George Frandsen is an avid and voracious collector of coprolite. In fact, in 2015 Guinness World Records declared his collection to be the largest in the world. At the time, Frandsen had 1,200 pieces, but he says that number has now more than doubled. So what’s a coprolite? Ancient fossilized animal dung. Frandsen has decided to share his pieces of fossilized feces with the world: He’s opened a museum called The Poozeum. Sorry, this isn’t a hands-on museum—it’s entirely online. You can go there right now and check out thousands of pieces of poop from millions of years ago, left as relics by bugs, animals, and even dinosaurs. The star attraction of The Poozeum: “Precious,” an eight inch-long, four-pound turd generated by a large crocodile-like creature. It’s the largest coprolite ever discovered.

Rise of the Robots

If there’s one thing we love at the BRI as much as weird animal poop stories, it’s weird robot stories. This one is both. Until August 2016, Jesse Newton of Little Rock, Arkansas, relied on his trusty Roomba robotic vacuum cleaner to keep his floors tidy. Every night, while Newton and his family blissfully slept, the Roomba was programmed to quietly clean around 1 a.m. The Newtons were also blissfully unaware that their dog left a surprise on the living room rug, sometime between when the family went to sleep and when the Roomba sprung into action. In a Facebook post that went viral, Newton described in graphic detail what happens when a Roomba runs over and through a fresh dog turd. In what Newton called both a “Pooptastrophe” as well as a “poohpocalypse,” the Roomba “spread the dog poop over every conceivable surface within its reach, resulting in a home that closely resembles a Jackson Pollock poop painting.”
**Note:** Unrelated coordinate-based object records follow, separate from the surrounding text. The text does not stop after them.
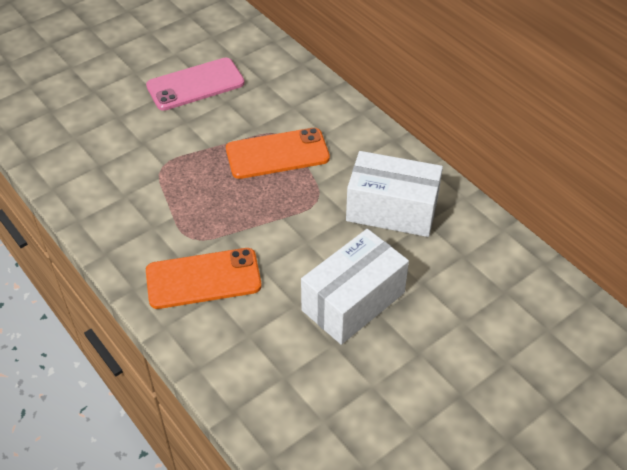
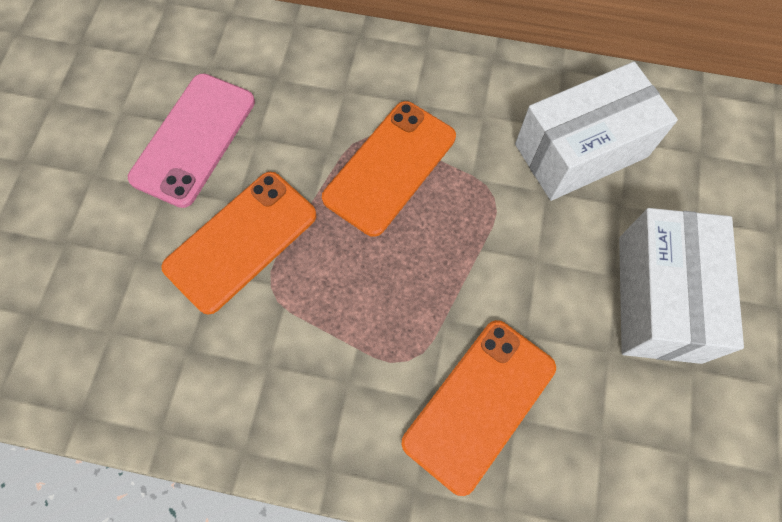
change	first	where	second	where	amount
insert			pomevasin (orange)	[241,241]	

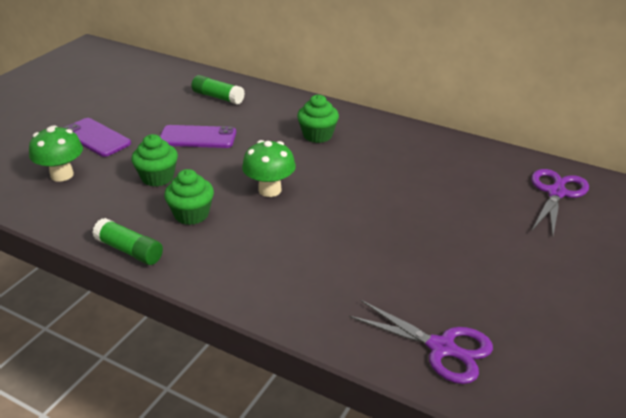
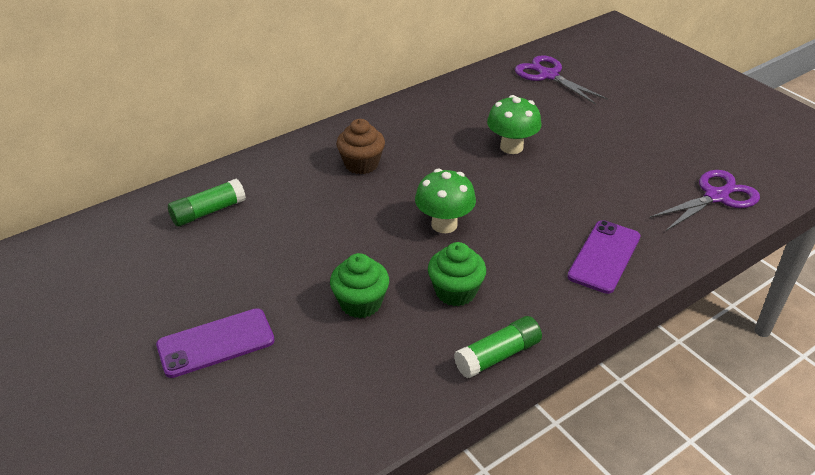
change	first	where	second	where	amount
recolor	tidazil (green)	[317,135]	tidazil (brown)	[361,164]	
move	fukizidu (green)	[62,175]		[511,147]	
move	pomevasin (purple)	[197,137]		[604,256]	

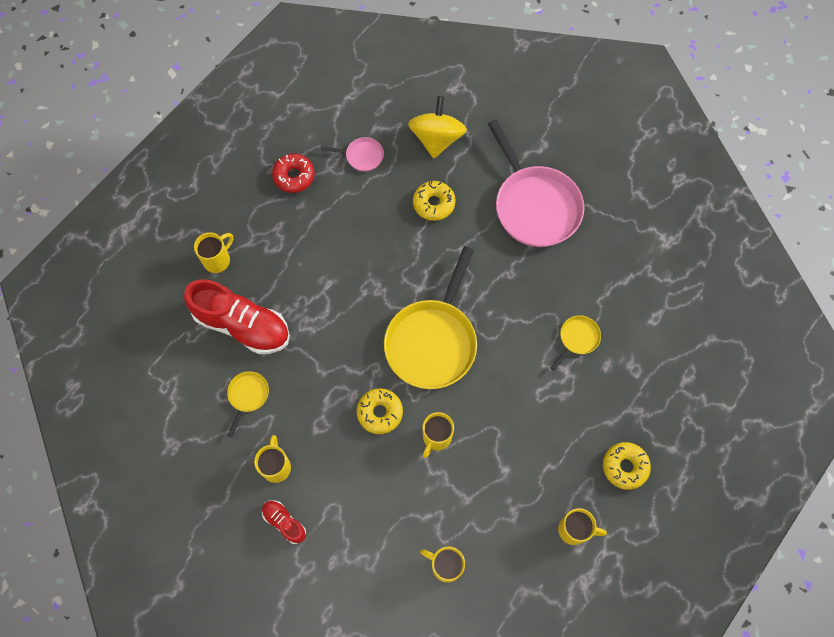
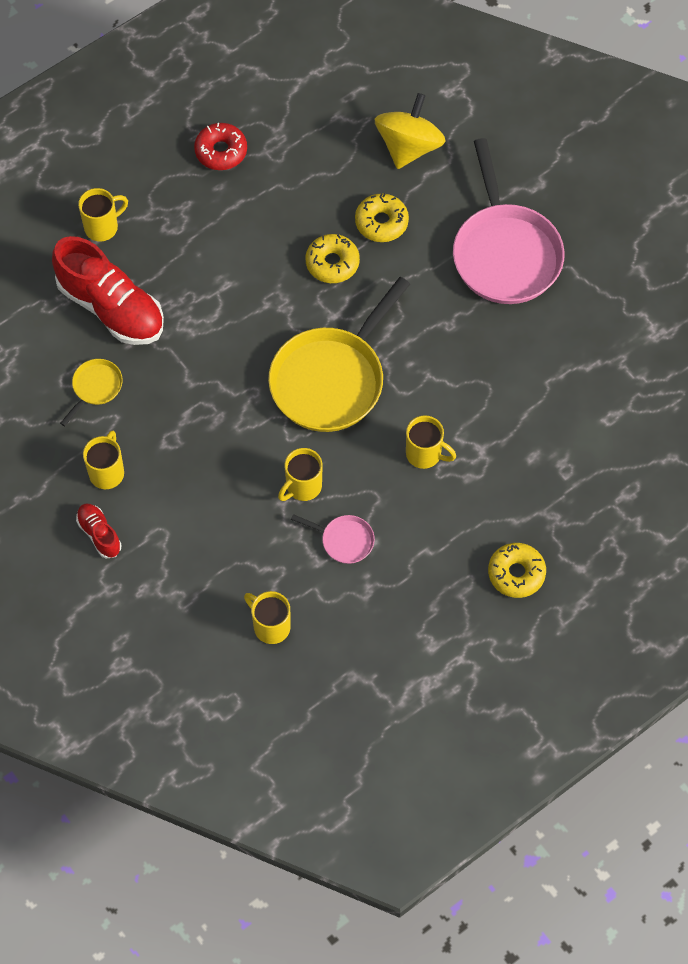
change	first	where	second	where	amount
move	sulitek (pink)	[361,156]		[344,540]	
move	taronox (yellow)	[380,412]		[332,263]	
move	rizaken (yellow)	[574,530]		[425,454]	
delete	sulitek (yellow)	[577,339]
There are More Accessible Bathrooms

In 2015, a 700-foot-tall construction crane sat idle outside of the Air Canada Centre arena in downtown Toronto. When the operator, Robert MacFarlane got to work one morning, he noticed that someone had beat him to the job: a raccoon who had fearlessly climbed all 700 feet up the piece of machinery. And once the raccoon got there, MacFarlane notes, he defecated. And then he climbed back down.